**TEXT PROVIDED:**
What can linger is what I call the etheric effect in the land. And through tuning into this etheric residue, you can access the spirits and people and events through the quirks of time on the astral.

There is no reason to expect this girl is connected with the old house, but you never know.

I get the feeling you are asking should you go and do a pooja there, to contact what is still energetic. You may not be a novice at being alone in the woods, but you are not sure you have the skills to handle what you may find on a psychic level. Then you ask about taking your daughter along.

Yes, good questions. If it were undeniably bad, I'd say forget it. But if it is powerful and mysterious, I fully understand your curiosity - I would feel the same. This type of adventure I would not recommend to anyone without some experience and skills in this area. I want to state that clearly, lest others think they can waltz willy-nilly into places of power.

I would not take your daughter, definitely. Until you had first made some initial exploration of this place's astral landscape. If it were me, I would go with astral intent - such places know about that. And i would begin by camping the night at the edge of its energetic field. This is only polite, but also a way to sense the nature of what you are getting into.

Then, during the day, I would also explore the place looking for the energetic hub. This is a technique of seeking the most obvious point of intensity. I can't easily explain that - you either have skills at this or not, although it should be practiced. During this episode, you will or will not, get a 'grip' on the energy of the place - hard to explain, but it is like passing through a threshold, a veil, past which you 'know' the energy of the place. Not know everything, just a sense of being allowed in, having the keys, being accepted.

After that you could camp in the main area, although I'm not sure I would, and I'm not sure why you want to. You have to make a distinction between powerful places with knowledge, and those which have become powerful through the intense actions of humans, without true knowledge behind it. There is a difference between investigating the margins, and also locating the hub point; and diving in fully - I only dive in fully to energetic spaces I see as highly sympathetic with my deeper astral nature. If you have such a connection, esp as you live near, then that is a different matter. I always make myself fully acquainted with the powerful energies in the vicinity of my living area. Some I do leave for many years, but I don't forget they are pending.

[Landmark coordinate records]
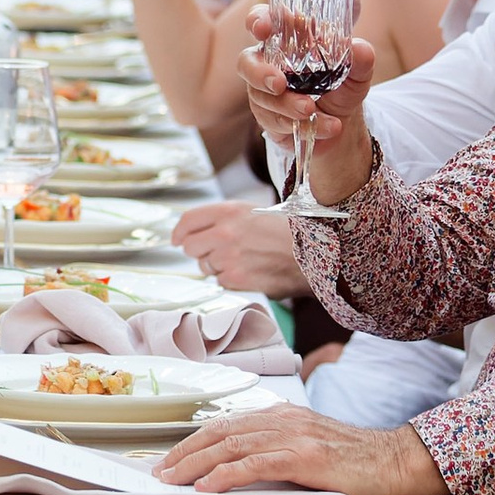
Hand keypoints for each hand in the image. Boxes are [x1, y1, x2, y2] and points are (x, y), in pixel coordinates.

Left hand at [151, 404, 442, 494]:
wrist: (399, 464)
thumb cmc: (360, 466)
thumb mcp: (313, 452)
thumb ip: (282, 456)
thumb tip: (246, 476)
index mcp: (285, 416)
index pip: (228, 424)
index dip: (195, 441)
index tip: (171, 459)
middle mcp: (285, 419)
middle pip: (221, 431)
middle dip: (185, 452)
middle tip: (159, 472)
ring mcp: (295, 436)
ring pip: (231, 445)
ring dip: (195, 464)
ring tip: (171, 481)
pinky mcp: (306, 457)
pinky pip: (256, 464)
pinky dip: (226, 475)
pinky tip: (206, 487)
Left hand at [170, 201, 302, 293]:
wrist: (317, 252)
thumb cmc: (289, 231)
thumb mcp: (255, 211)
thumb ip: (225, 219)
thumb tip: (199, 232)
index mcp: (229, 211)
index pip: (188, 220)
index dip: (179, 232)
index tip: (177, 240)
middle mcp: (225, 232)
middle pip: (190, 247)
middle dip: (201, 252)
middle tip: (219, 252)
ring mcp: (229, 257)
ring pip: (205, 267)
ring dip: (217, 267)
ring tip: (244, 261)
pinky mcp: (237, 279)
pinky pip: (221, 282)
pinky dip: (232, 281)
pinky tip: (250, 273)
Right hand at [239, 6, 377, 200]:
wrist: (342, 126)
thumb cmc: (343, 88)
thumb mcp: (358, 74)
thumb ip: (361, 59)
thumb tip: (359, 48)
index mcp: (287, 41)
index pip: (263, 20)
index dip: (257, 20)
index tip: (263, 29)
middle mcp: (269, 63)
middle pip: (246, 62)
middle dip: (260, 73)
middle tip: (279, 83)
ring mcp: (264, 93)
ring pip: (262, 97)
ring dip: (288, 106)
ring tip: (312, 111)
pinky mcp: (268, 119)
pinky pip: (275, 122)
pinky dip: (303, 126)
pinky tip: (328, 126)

* * *

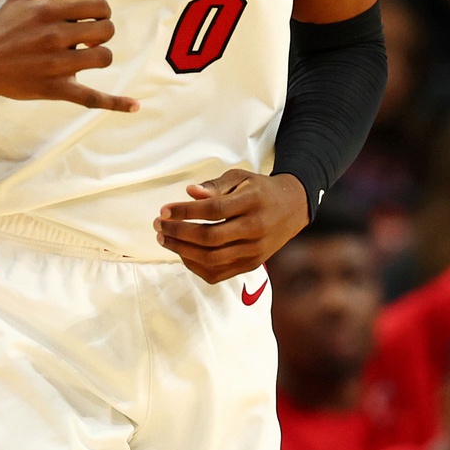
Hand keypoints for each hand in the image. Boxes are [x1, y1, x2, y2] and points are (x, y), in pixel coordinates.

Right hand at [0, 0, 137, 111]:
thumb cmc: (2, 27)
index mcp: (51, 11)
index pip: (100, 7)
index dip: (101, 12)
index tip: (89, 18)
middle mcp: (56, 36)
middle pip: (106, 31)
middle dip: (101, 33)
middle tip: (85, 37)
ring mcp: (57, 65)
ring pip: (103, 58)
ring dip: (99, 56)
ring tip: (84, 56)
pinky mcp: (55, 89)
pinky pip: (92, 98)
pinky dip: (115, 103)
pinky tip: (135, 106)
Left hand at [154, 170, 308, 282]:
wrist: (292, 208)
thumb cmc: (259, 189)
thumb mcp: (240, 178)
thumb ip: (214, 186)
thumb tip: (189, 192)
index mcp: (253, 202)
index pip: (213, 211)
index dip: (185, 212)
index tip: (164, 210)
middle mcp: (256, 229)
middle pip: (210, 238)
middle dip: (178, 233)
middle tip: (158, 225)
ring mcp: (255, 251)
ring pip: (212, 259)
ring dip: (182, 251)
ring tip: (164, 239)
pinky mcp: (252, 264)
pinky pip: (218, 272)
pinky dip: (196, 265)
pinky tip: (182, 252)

**COMPLETE THE FOLLOWING:**
- A) Output the part of the passage starting with "I would not take" and going on through "are getting into.", copied word for word.
- B) In the passage, where does the writer say they would begin by camping the night?
- C) Rewrite the paragraph of the passage that opens "I would not take your daughter, definitely" as a short list that keeps its main points.
The records aren't needed for any of this work.

**SOLUTION SET:**
- A)
I would not take your daughter, definitely. Until you had first made some initial exploration of this place's astral landscape. If it were me, I would go with astral intent - such places know about that. And i would begin by camping the night at the edge of its energetic field. This is only polite, but also a way to sense the nature of what you are getting into.

- B) At the edge of the place's energetic field.

- C)
- Don't take your daughter, at least not before first exploring the place's astral landscape.
- Go with astral intent, since such places know about that.
- Start by camping the night at the edge of its energetic field. This is polite, and it also lets you sense what you are getting into.